Menderes’in basın politikasının iki boyutu var. Bir taraftan basın üzerinde açık bir baskı rejimi kurulurken, diğer yandan da devlet imkânlarıyla yandaş bir basın yaratılıyor. O dönem “besleme basın” deniyor.

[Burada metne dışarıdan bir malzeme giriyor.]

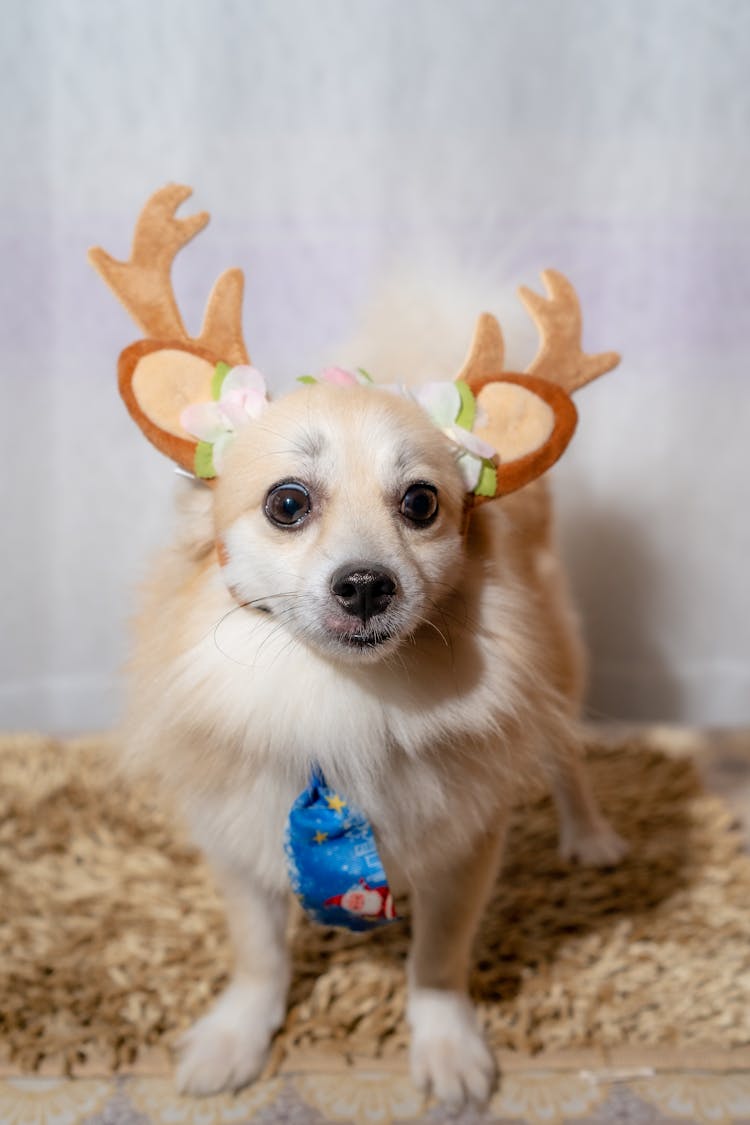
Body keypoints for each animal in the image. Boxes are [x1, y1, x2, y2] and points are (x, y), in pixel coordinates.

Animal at [88, 184, 629, 1107]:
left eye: (421, 503)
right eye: (288, 503)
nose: (368, 584)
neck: (339, 696)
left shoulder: (465, 844)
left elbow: (438, 962)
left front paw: (447, 1049)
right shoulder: (239, 835)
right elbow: (259, 954)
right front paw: (236, 1037)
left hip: (562, 657)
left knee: (563, 751)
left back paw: (587, 834)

Öymen, bu bölümde yayın hayatına kendisine biat eden gazeteler kazandırmak işiyle Menderes’in şahsen ilgilendiğini çok çarpıcı tanıklıklar üzerinden aktarıyor. Türkiye’deki muhafazakâr kesimin rol modellerinden Necip Fazıl Kısakürek’e Başbakan Menderes’in yanından çıktıktan sonra hemen yandaki odada örtülü ödenekten nakit 5 bin lira verilmesi bunlar arasında sayılabilir. Bu para yeni bir gazetenin hazırlığı ve Kısakürek’in “rahatı” için verilmiştir. Daha sonra Kısakürek’e yine Başbakan’ın talimatıyla Osmanlı Bankası’ndan geri ödemesiz 30 bin liralık bir hibe kredi de verilecektir.
Özellikle devlet ilanlarını yönlendirerek çok sayıda yeni gazete çıkmasını teşvik eden Menderes’in, kendisini eleştiren gazetelere karşı ise en ufak bir tahammülü yoktur. Basını susturmak için başvurduğu yöntemlerden biri de vergi denetiminin gazete patronlarını köşeye sıkıştırmak için kullanılmasıdır. Bağımsız gazetecilik yapan Safa Kılıçlıoğlu’nun Yeni Sabah Gazetesi’ne Maliye müfettişlerini gönderir. Müfettişler altı ay süreyle gazetede kalır.
DEMOKRAT PARTİ DÖNEMİNE ELEŞTİREL BAKABİLMEK
DP’nin 1954 seçiminden iki ay önce çıkardığı 6334 sayılı basın yasası ise gazetecilerin neredeyse her haber için hapse atılmalarının önünü açan son derece soyut suç tarifleri getirir. Ve gazetecilerin sıkça tutuklanıp soluğu cezaevinde aldıkları bir dönem başlar.
Öymen’e göre, DP, otoritesi dışında kalan ne kadar güç varsa hizaya getirmek hedefiyle davranır. Örneğin, 1954’te seçim zaferinden sonra ilk icraatı istediği yargıcı emekli etmesini mümkün kılan bir yasa çıkartarak yargı üzerinde muazzam bir baskı kurması olur.
Özetle, “Öfkeli Yıllar”, DP’nin iktidara geldikten sonra büyük bir hızla otoriter bir yönetime kaymasının öyküsü aslında.
1960 darbesinin yanlışlığı ve Menderes’in asılmasının Türkiye tarihinin bir utanç sayfasını oluşturması, DP döneminin hiç de parlak olmayan demokrasi sicilinin sorgulanmasını engellememelidir.